I fail to understand this though. Intuitively, I would have guessed that this would take the same time as the num_chains=1 and 8 cores case (the first case above). But this takes much longer (both the total time as well as the final shown time-per-iteration).

An intermediate step (when the runs are not finished), shows

Running chain 0:  56%|██████████████████████▍                 | 84/150 [14:16<04:15,  3.87s/it]
Running chain 1:  70%|███████████████████████████▎           | 105/150 [14:15<02:12,  2.95s/it]
Running chain 2:  70%|███████████████████████████▎           | 105/150 [14:36<02:07,  2.82s/it]

Here, I see that the time-per-iteration, is closer to what I observed in the first case (num_chains=1 and 8 cores). This leads me to believe that the execution time (excluding the initial compilation time) scales as we expect it to scale with the availability of cores vs. num_chains. But the compilation time does not make sense to me.

Could someone help me understand how to go about understanding the above observations? This would help me decide how many cores I should be allocating to increase the num_chains without increasing the runtime (as I would expect would happen in parallelization).

I think you should reach out to jax devs to get better explanations. We use pmap to perform parallel chain sampling. From my understanding, XLA compiling time grows up “non-linear” w.r.t. the number of operators - that might explain your observation.

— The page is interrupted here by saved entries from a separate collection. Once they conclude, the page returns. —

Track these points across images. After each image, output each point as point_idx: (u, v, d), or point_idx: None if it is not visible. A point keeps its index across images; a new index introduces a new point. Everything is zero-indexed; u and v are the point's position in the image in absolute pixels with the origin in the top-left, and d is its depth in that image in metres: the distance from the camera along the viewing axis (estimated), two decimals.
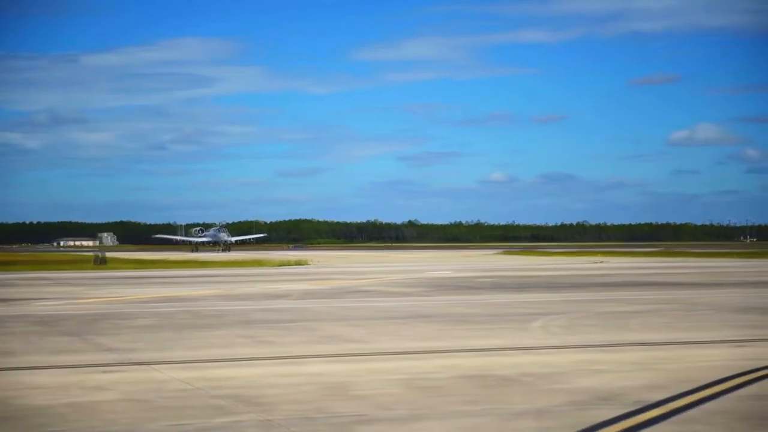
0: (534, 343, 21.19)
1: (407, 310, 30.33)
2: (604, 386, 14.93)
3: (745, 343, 20.61)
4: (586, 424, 12.03)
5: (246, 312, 30.04)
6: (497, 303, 33.57)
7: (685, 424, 12.08)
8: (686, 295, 36.77)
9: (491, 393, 14.53)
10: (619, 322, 25.77)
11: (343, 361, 18.29)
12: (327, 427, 12.20)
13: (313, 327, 25.01)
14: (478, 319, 26.95)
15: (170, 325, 25.67)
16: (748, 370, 16.33)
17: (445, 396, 14.26)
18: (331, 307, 31.73)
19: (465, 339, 22.05)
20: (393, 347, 20.52)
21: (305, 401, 13.90)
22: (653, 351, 19.52)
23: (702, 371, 16.24)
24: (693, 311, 29.27)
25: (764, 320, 26.11)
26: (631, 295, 37.00)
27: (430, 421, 12.50)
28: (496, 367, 17.22)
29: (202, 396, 14.41)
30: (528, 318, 26.89)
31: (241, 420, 12.64)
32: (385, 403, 13.75)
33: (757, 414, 12.58)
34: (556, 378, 15.86)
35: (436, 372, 16.70)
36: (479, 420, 12.50)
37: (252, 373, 16.79)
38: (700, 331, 23.26)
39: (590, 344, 20.79)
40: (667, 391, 14.27)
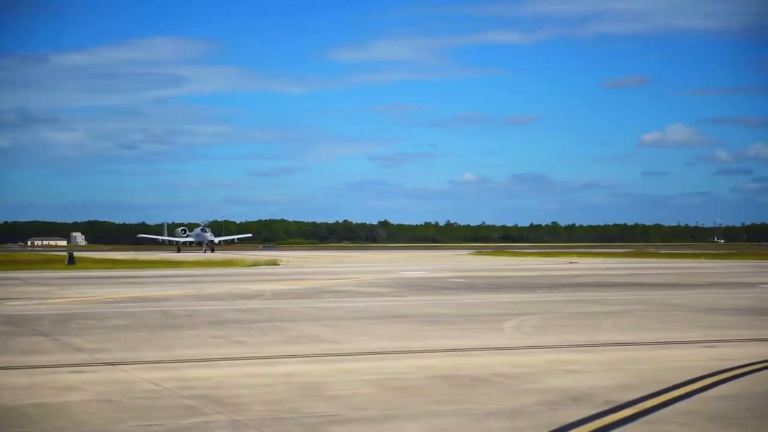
0: (506, 343, 21.22)
1: (380, 311, 30.31)
2: (575, 386, 14.97)
3: (714, 344, 20.72)
4: (557, 424, 12.05)
5: (217, 312, 29.93)
6: (470, 303, 33.61)
7: (655, 424, 12.12)
8: (657, 296, 36.94)
9: (464, 393, 14.54)
10: (591, 322, 25.86)
11: (316, 362, 18.25)
12: (299, 427, 12.15)
13: (285, 327, 24.96)
14: (451, 320, 26.97)
15: (141, 326, 25.54)
16: (717, 370, 16.42)
17: (417, 396, 14.26)
18: (304, 308, 31.67)
19: (438, 339, 22.06)
20: (366, 347, 20.50)
21: (277, 401, 13.85)
22: (624, 351, 19.59)
23: (672, 372, 16.31)
24: (664, 312, 29.42)
25: (733, 321, 26.27)
26: (602, 296, 37.14)
27: (402, 421, 12.49)
28: (469, 367, 17.24)
29: (173, 396, 14.34)
30: (500, 318, 26.94)
31: (212, 420, 12.58)
32: (358, 403, 13.73)
33: (725, 414, 12.64)
34: (528, 378, 15.89)
35: (409, 372, 16.69)
36: (452, 420, 12.50)
37: (223, 373, 16.72)
38: (671, 332, 23.37)
39: (562, 344, 20.85)
40: (637, 392, 14.32)
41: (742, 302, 33.50)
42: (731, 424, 12.06)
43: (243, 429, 12.08)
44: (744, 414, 12.64)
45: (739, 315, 28.10)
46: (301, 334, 23.20)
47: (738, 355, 18.44)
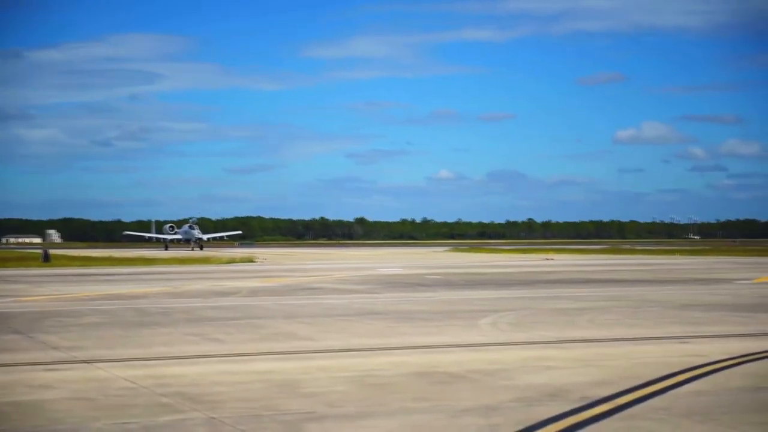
0: (482, 340, 21.27)
1: (356, 308, 30.32)
2: (551, 382, 15.02)
3: (689, 340, 20.84)
4: (533, 421, 12.10)
5: (193, 309, 29.86)
6: (446, 300, 33.66)
7: (630, 420, 12.19)
8: (633, 292, 37.11)
9: (439, 390, 14.57)
10: (567, 318, 25.95)
11: (292, 359, 18.23)
12: (275, 424, 12.15)
13: (262, 324, 24.93)
14: (427, 317, 27.00)
15: (117, 323, 25.45)
16: (691, 366, 16.52)
17: (393, 393, 14.27)
18: (280, 305, 31.64)
19: (414, 336, 22.08)
20: (342, 344, 20.50)
21: (253, 399, 13.84)
22: (600, 348, 19.67)
23: (648, 368, 16.40)
24: (639, 308, 29.55)
25: (708, 317, 26.42)
26: (578, 292, 37.27)
27: (378, 418, 12.51)
28: (445, 364, 17.27)
29: (148, 394, 14.30)
30: (477, 315, 27.00)
31: (188, 418, 12.56)
32: (334, 400, 13.74)
33: (699, 410, 12.72)
34: (503, 374, 15.93)
35: (385, 369, 16.71)
36: (427, 417, 12.53)
37: (199, 370, 16.69)
38: (646, 328, 23.48)
39: (538, 341, 20.92)
40: (613, 388, 14.38)
41: (717, 298, 33.69)
42: (706, 419, 12.13)
43: (219, 427, 12.07)
44: (718, 409, 12.72)
45: (713, 311, 28.26)
46: (277, 332, 23.18)
47: (712, 351, 18.55)
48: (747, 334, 22.08)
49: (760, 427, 11.67)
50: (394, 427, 11.92)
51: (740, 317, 26.27)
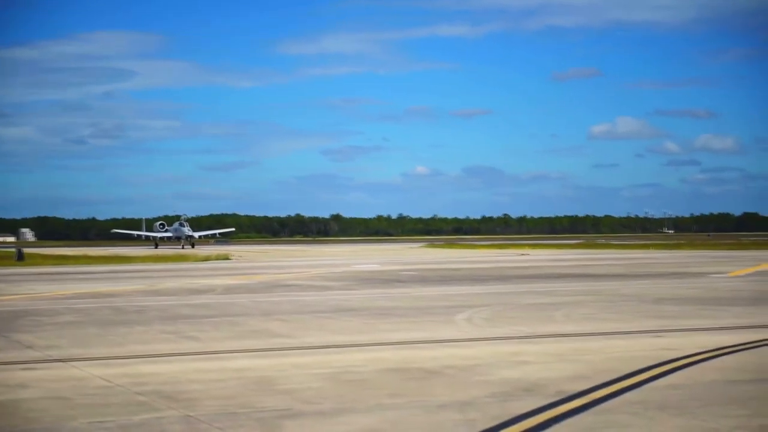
0: (458, 335, 21.31)
1: (332, 304, 30.32)
2: (527, 377, 15.08)
3: (663, 334, 20.96)
4: (509, 415, 12.14)
5: (169, 307, 29.78)
6: (422, 296, 33.70)
7: (605, 414, 12.25)
8: (608, 287, 37.26)
9: (415, 386, 14.60)
10: (542, 313, 26.04)
11: (268, 356, 18.22)
12: (251, 422, 12.15)
13: (238, 322, 24.89)
14: (403, 313, 27.03)
15: (92, 322, 25.36)
16: (666, 360, 16.62)
17: (369, 389, 14.29)
18: (255, 302, 31.59)
19: (390, 332, 22.11)
20: (318, 341, 20.51)
21: (229, 396, 13.83)
22: (575, 342, 19.76)
23: (622, 362, 16.48)
24: (614, 302, 29.68)
25: (682, 311, 26.57)
26: (554, 287, 37.40)
27: (355, 414, 12.52)
28: (421, 359, 17.30)
29: (124, 392, 14.26)
30: (452, 311, 27.05)
31: (164, 416, 12.54)
32: (310, 396, 13.74)
33: (674, 403, 12.80)
34: (479, 370, 15.98)
35: (361, 365, 16.72)
36: (403, 413, 12.55)
37: (175, 368, 16.65)
38: (621, 322, 23.60)
39: (514, 336, 20.98)
40: (588, 382, 14.46)
41: (691, 292, 33.88)
42: (680, 413, 12.21)
43: (195, 424, 12.05)
44: (692, 403, 12.81)
45: (688, 305, 28.42)
46: (253, 329, 23.16)
47: (687, 345, 18.66)
48: (721, 327, 22.23)
49: (734, 420, 11.76)
50: (371, 424, 11.94)
51: (714, 311, 26.43)
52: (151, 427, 11.99)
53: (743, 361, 16.60)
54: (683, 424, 11.63)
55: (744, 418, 11.81)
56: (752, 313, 25.52)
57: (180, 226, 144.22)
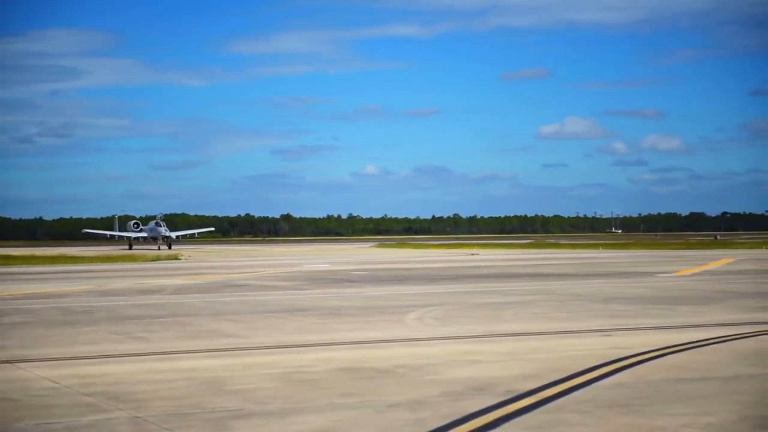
0: (409, 335, 21.34)
1: (283, 304, 30.24)
2: (477, 377, 15.13)
3: (611, 333, 21.12)
4: (459, 414, 12.17)
5: (118, 308, 29.54)
6: (373, 296, 33.72)
7: (555, 412, 12.32)
8: (557, 286, 37.51)
9: (367, 385, 14.59)
10: (492, 313, 26.14)
11: (218, 356, 18.12)
12: (201, 422, 12.07)
13: (188, 322, 24.75)
14: (354, 312, 27.03)
15: (39, 323, 25.09)
16: (614, 359, 16.75)
17: (321, 389, 14.26)
18: (206, 302, 31.43)
19: (341, 332, 22.09)
20: (269, 341, 20.44)
21: (179, 397, 13.73)
22: (525, 341, 19.86)
23: (572, 361, 16.59)
24: (564, 302, 29.87)
25: (630, 310, 26.80)
26: (504, 287, 37.57)
27: (306, 414, 12.49)
28: (372, 359, 17.30)
29: (72, 394, 14.12)
30: (403, 310, 27.09)
31: (112, 417, 12.42)
32: (261, 397, 13.69)
33: (622, 401, 12.90)
34: (430, 369, 16.01)
35: (312, 365, 16.69)
36: (355, 412, 12.54)
37: (123, 369, 16.52)
38: (571, 322, 23.75)
39: (464, 335, 21.04)
40: (538, 381, 14.53)
41: (639, 291, 34.19)
42: (628, 411, 12.31)
43: (144, 426, 11.96)
44: (640, 401, 12.91)
45: (636, 304, 28.67)
46: (203, 329, 23.03)
47: (634, 344, 18.82)
48: (668, 326, 22.44)
49: (681, 418, 11.88)
50: (322, 423, 11.92)
51: (662, 310, 26.69)
52: (99, 428, 11.88)
53: (690, 360, 16.77)
54: (631, 422, 11.72)
55: (691, 417, 11.93)
56: (699, 312, 25.80)
57: (156, 225, 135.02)
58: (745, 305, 27.84)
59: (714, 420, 11.72)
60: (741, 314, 25.02)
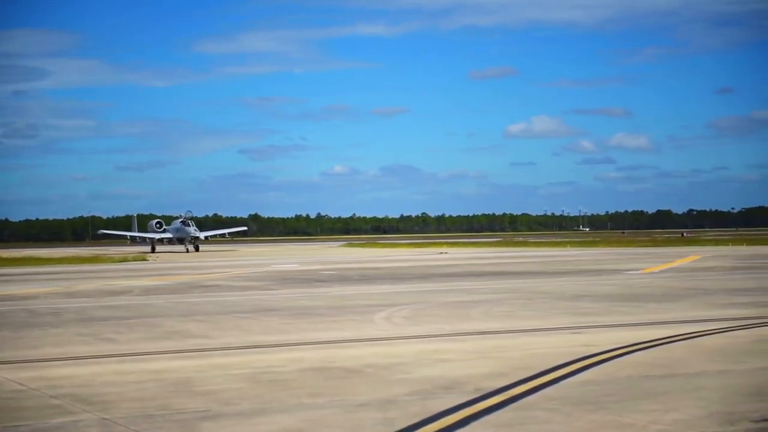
0: (378, 334, 21.35)
1: (251, 304, 30.17)
2: (446, 375, 15.16)
3: (580, 330, 21.22)
4: (429, 413, 12.19)
5: (85, 309, 29.37)
6: (342, 295, 33.70)
7: (523, 410, 12.36)
8: (525, 284, 37.64)
9: (336, 385, 14.58)
10: (461, 311, 26.19)
11: (187, 357, 18.06)
12: (170, 424, 12.03)
13: (156, 323, 24.64)
14: (323, 312, 27.00)
15: (5, 324, 24.91)
16: (582, 356, 16.82)
17: (289, 389, 14.24)
18: (174, 303, 31.31)
19: (310, 332, 22.07)
20: (237, 342, 20.39)
21: (147, 398, 13.67)
22: (494, 339, 19.91)
23: (540, 358, 16.65)
24: (532, 300, 29.98)
25: (598, 307, 26.92)
26: (472, 285, 37.65)
27: (275, 414, 12.47)
28: (341, 358, 17.30)
29: (39, 396, 14.03)
30: (372, 309, 27.10)
31: (79, 420, 12.35)
32: (230, 397, 13.65)
33: (591, 399, 12.96)
34: (399, 368, 16.02)
35: (281, 365, 16.67)
36: (324, 412, 12.53)
37: (91, 371, 16.42)
38: (539, 320, 23.83)
39: (433, 334, 21.07)
40: (506, 379, 14.57)
41: (607, 289, 34.37)
42: (596, 408, 12.37)
43: (112, 427, 11.90)
44: (608, 398, 12.98)
45: (604, 301, 28.81)
46: (171, 330, 22.94)
47: (603, 341, 18.92)
48: (636, 323, 22.57)
49: (648, 414, 11.95)
50: (291, 424, 11.90)
51: (629, 307, 26.83)
52: (67, 430, 11.81)
53: (657, 357, 16.87)
54: (599, 419, 11.78)
55: (658, 413, 12.00)
56: (666, 309, 25.96)
57: (182, 225, 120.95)
58: (712, 302, 28.05)
59: (681, 416, 11.80)
60: (707, 311, 25.21)
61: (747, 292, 31.63)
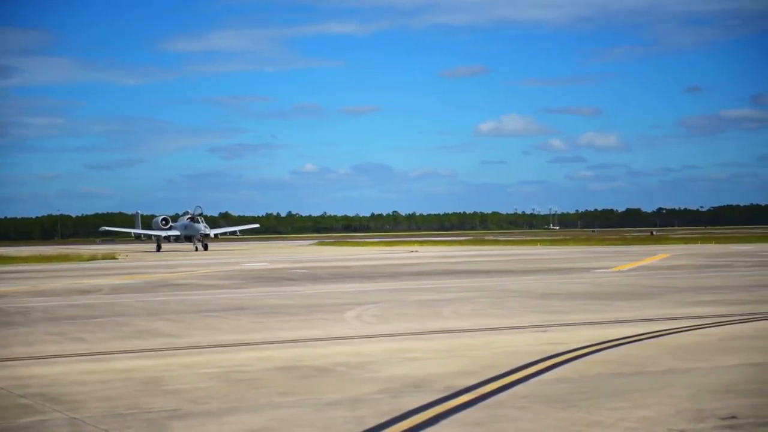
0: (348, 332, 21.34)
1: (221, 303, 30.08)
2: (416, 374, 15.17)
3: (548, 328, 21.29)
4: (398, 411, 12.19)
5: (53, 308, 29.19)
6: (312, 294, 33.66)
7: (493, 408, 12.39)
8: (495, 283, 37.73)
9: (305, 384, 14.56)
10: (431, 310, 26.22)
11: (155, 356, 17.98)
12: (139, 423, 11.97)
13: (124, 322, 24.52)
14: (293, 311, 26.96)
15: None
16: (551, 354, 16.88)
17: (259, 388, 14.21)
18: (143, 302, 31.17)
19: (279, 330, 22.02)
20: (206, 340, 20.32)
21: (116, 398, 13.60)
22: (463, 338, 19.94)
23: (509, 357, 16.69)
24: (501, 298, 30.05)
25: (567, 305, 27.02)
26: (443, 284, 37.70)
27: (244, 413, 12.43)
28: (311, 357, 17.27)
29: (7, 396, 13.93)
30: (342, 308, 27.08)
31: (48, 419, 12.28)
32: (199, 396, 13.60)
33: (560, 397, 13.00)
34: (369, 367, 16.02)
35: (251, 364, 16.63)
36: (293, 411, 12.51)
37: (59, 370, 16.32)
38: (508, 318, 23.90)
39: (403, 332, 21.08)
40: (476, 377, 14.60)
41: (577, 287, 34.50)
42: (565, 406, 12.42)
43: (81, 427, 11.83)
44: (578, 396, 13.03)
45: (573, 299, 28.92)
46: (140, 329, 22.84)
47: (572, 339, 18.99)
48: (605, 321, 22.67)
49: (617, 411, 12.01)
50: (260, 423, 11.88)
51: (599, 305, 26.94)
52: (35, 430, 11.74)
53: (626, 355, 16.96)
54: (568, 416, 11.83)
55: (627, 411, 12.06)
56: (635, 307, 26.10)
57: (191, 222, 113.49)
58: (680, 300, 28.22)
59: (649, 414, 11.87)
60: (676, 309, 25.36)
61: (715, 290, 31.85)
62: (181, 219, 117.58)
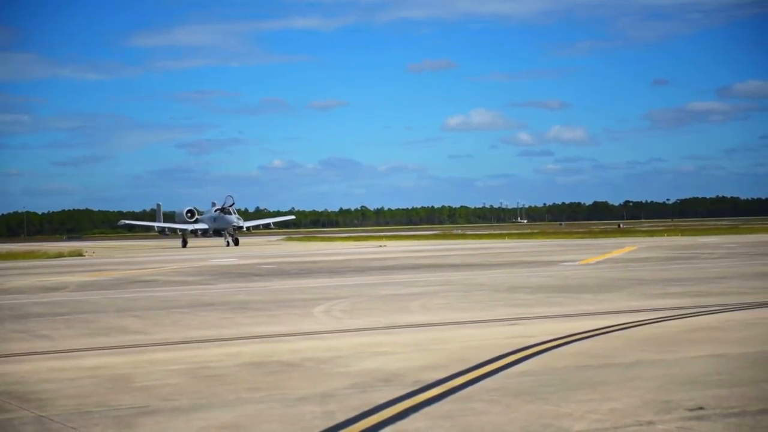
0: (317, 327, 21.34)
1: (189, 299, 29.98)
2: (385, 368, 15.18)
3: (517, 321, 21.37)
4: (368, 406, 12.20)
5: (19, 306, 28.99)
6: (280, 289, 33.63)
7: (462, 401, 12.42)
8: (463, 277, 37.82)
9: (274, 379, 14.55)
10: (399, 304, 26.25)
11: (123, 353, 17.90)
12: (107, 420, 11.92)
13: (91, 319, 24.40)
14: (261, 306, 26.92)
15: None
16: (520, 347, 16.95)
17: (227, 384, 14.18)
18: (110, 299, 31.02)
19: (248, 326, 21.98)
20: (174, 337, 20.26)
21: (84, 395, 13.53)
22: (432, 332, 19.99)
23: (478, 350, 16.74)
24: (469, 292, 30.13)
25: (535, 299, 27.14)
26: (411, 278, 37.76)
27: (213, 409, 12.40)
28: (279, 352, 17.26)
29: None
30: (311, 303, 27.07)
31: (15, 417, 12.20)
32: (167, 393, 13.56)
33: (528, 389, 13.06)
34: (338, 361, 16.02)
35: (219, 360, 16.59)
36: (262, 406, 12.49)
37: (26, 368, 16.22)
38: (476, 311, 23.96)
39: (372, 327, 21.10)
40: (445, 371, 14.63)
41: (544, 280, 34.65)
42: (534, 398, 12.47)
43: (48, 425, 11.76)
44: (545, 389, 13.09)
45: (540, 293, 29.04)
46: (108, 326, 22.73)
47: (540, 332, 19.07)
48: (572, 314, 22.78)
49: (585, 404, 12.07)
50: (229, 419, 11.85)
51: (566, 298, 27.08)
52: (2, 428, 11.66)
53: (593, 347, 17.05)
54: (537, 409, 11.88)
55: (595, 402, 12.13)
56: (601, 300, 26.24)
57: (221, 213, 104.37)
58: (646, 292, 28.40)
59: (617, 405, 11.94)
60: (642, 301, 25.52)
61: (681, 282, 32.08)
62: (209, 211, 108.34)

Regardless, compiling time of your code is so slow. JAX team suggested to report those slow-to-compile programs (I guess the threshold here is about 1 minute) to them so they can make enhancements on their system. You can skip numpyro code by converting your model from

def model():
    x = numpyro.sample(..., dist.Normal(...))
    ...

into

def jax_fn(key):
    key, subkey = random.split(key)
    x = random.normal(subkey)
    ...

then try

jax.jit(jax_fn)(random.PRNGKey(0))

to see how slow it is, then report to them.

1 Like

So I followed up with a JAX maintainer in this thread and it seems that the insane compile time is due to the fact that we use only numpy or pythonic ops instead of the jax ops on the arguments that need to remain static (if you remember this is what we had arrived at from a previous thread here). This causes all the numpy or pythonic operations to roll out and as warned by the JAX maintainer: “those loops will be flattened and compilation tends to scale with about the square of the number of flattened operations.” This is killing us.

The only way around this seems to be to somehow pass static arguments to model. This, I think is possible by using the jit_model_args=True? But according to the documentation page, this then prevents us from being able to use num_chains > 1 and hence no parallel chains. Correct me if I am wrong.

P.S: We will do the above suggestion soon and report back here.